We respond to the above question by observing that the kernel state is essentially a graph, where kernel objects are pointer-connected nodes. A human debuggers’ (implicit) goal is to simplify this graph to meet their debugging objectives. This paper argues that such simplified views can be created through two layers of simplification:

  • ViewCL, the View Construction Language, which allows for the creation of object graphs (plots) at customizable levels of abstraction. ViewCL employs three fundamental operators, prune, flatten and distill, to programmatically reduce the kernel states.
  • ViewQL, the View Query Language, which enables customization of a simplified object graph in a developer-friendly manner.

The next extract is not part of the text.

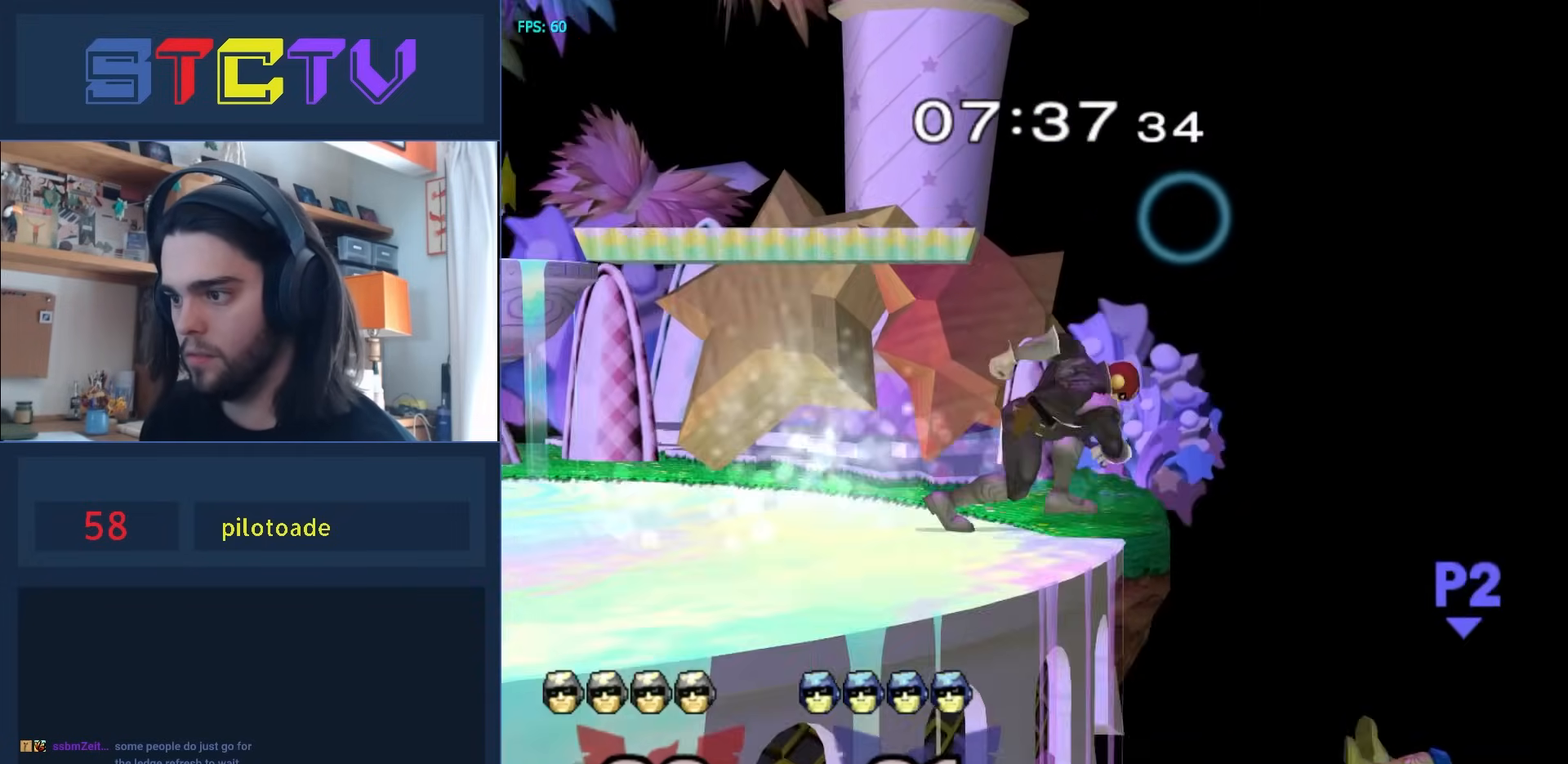
{"buttons": [], "left_stick": "left", "right_stick": "center", "events": [[117, "Y", "down"], [383, "Y", "up"]]}
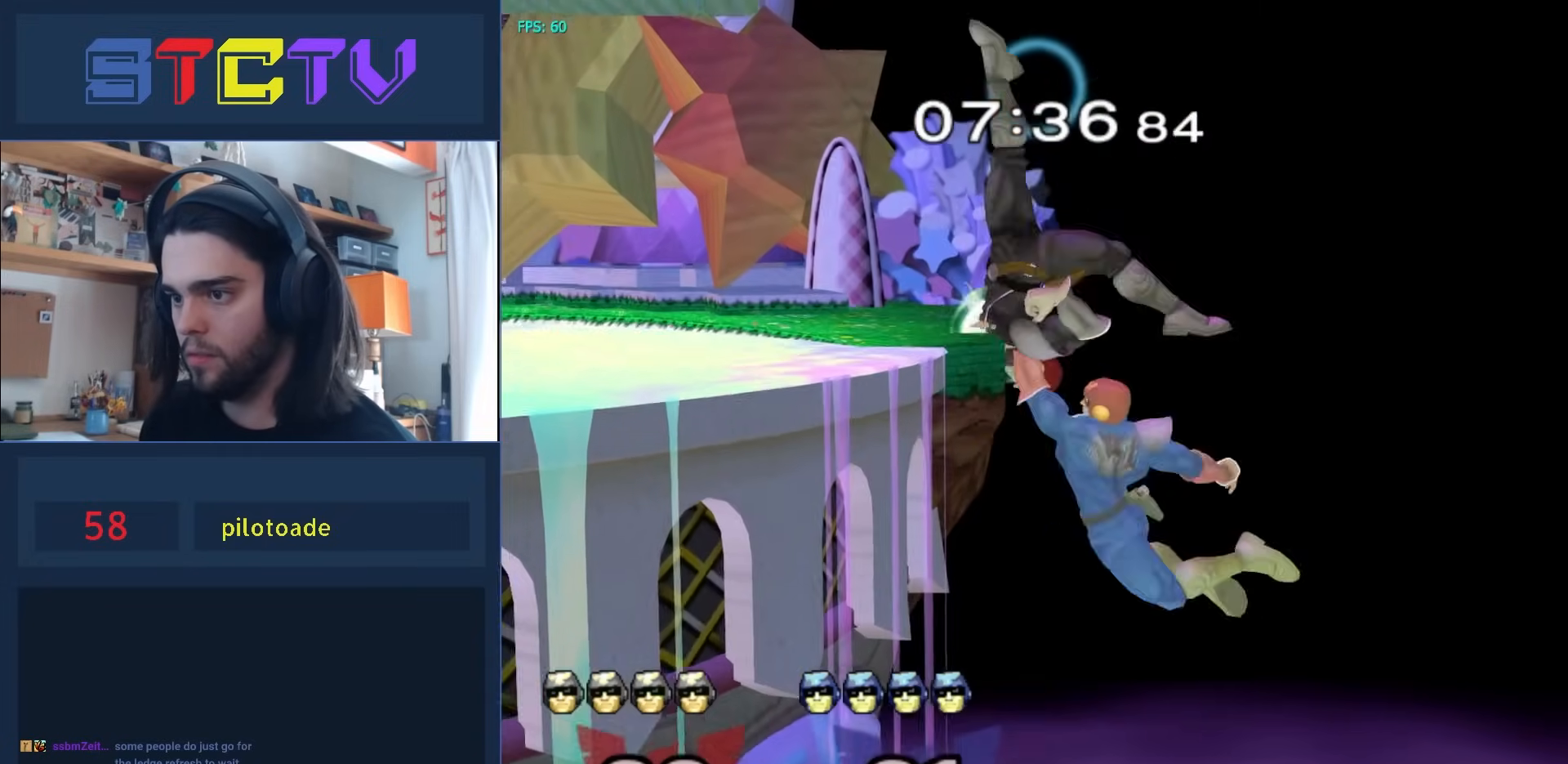
{"buttons": ["A"], "left_stick": "left", "right_stick": "center", "events": [[50, "left_stick", "center"], [167, "left_stick", "up-left"], [217, "Y", "down"], [250, "left_stick", "center"], [267, "A", "down"], [300, "Y", "up"], [400, "left_stick", "left"]]}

ViewQL provides the ability to exclude specific irrelevant object types or fields, eventually producing a human-readable plot.

Our approach is designed upon Daniel Jackson’s small scope hypothesis, which suggests that a small portion (sufficiently small to be visually processed by the human brain) of the state suffices for understanding and debugging a specific part of the system. Our two domain-specific languages work together to break down the large, complex kernel state into simpler state views that are visually tractable. With commonly used Linux kernel data structures and containers being predefined in ViewCL, most developers can work exclusively with ViewQL, often without even being aware of ViewCL’s existence. The simplicity of ViewQL also enables large language models to customize plots based on user’s textual descriptions, without requiring knowledge of either ViewCL or ViewQL.

Based on the approach we propose Visualinux, the first debugging framework that enables developers to programmatically simplify the program state of the Linux kernel to a level that can be visually understood. This is beyond the capability of existing debugging abstractions. Visualinux also offers developers a user-friendly, push-button interface to manage multiple plots and customize their displayed views, as the following figure illustrates.

screenshot

Visualinux is capable of visualizing data structures at various levels of customizations. For instance, only a few lines of ViewCL code can yield a plot of the CFS Scheduler Run Queue, which is visualized as a binary search tree managing the Completely Fair Scheduler (CFS) run queue:

// Declare a Box for a task_struct object
define Task as Box<task_struct> [
    Text pid, comm
    Text ppid: parent.pid
    Text<string> state: ${task_state(@this)}
                     // ${...} evaluates a C expression
                     // @this refers to the Box itself
    Text se.vruntime
]
// cpu_rq(0) is the run queue of the first processor
root = ${cpu_rq(0)->cfs.tasks_timeline}
// RBTree is our predefined container data structure
// @root refers to the definition in Line 11
sched_tree = RBTree(@root).forEach |node| {
    // For each node yield (create) a box of Task whose
    // associated object is @node.se.run_node
    yield Task<task_struct.se.run_node>(@node)
}
// Plot the object graph rooted at @sched_tree
plot @sched_tree

intro-rbtree


Implementation

We implement Visualinux prototype for interactive kernel debugging. It comprises two main components: the GDB extension, which is integrated into the GDB host to support ViewCL, and a visualizer front-end that supports ViewQL. The tool is publicly available at:


Evaluation

To evaluate the ability of Visualinux, we evolve some representative figures of the well-known (though now obsolete) textbook, Understanding the Linux Kernel, to the latest Linux 6. Results show that Visualinux can handle various data structures and mechanisms in the Linux kernel. We also observe that a significant proportion of core kernel mechanism implementations have changed significantly since Linux 2.6.11. All generated plots are available in the public site, including the maple tree mentioned in Motivation.

Visualinux can also assist in diagnosing real-world kernel bugs that require an understanding of the kernel state. We demonstrate its effectiveness through case studies involving the diagnosis of real-world kernel vulnerabilities (CVE-2023-3269 and CVE-2022-0847).

Finally, we evaluate Visualinux in two representative debugging scenarios and the results show that the performance overhead of Visualinux is generally acceptable.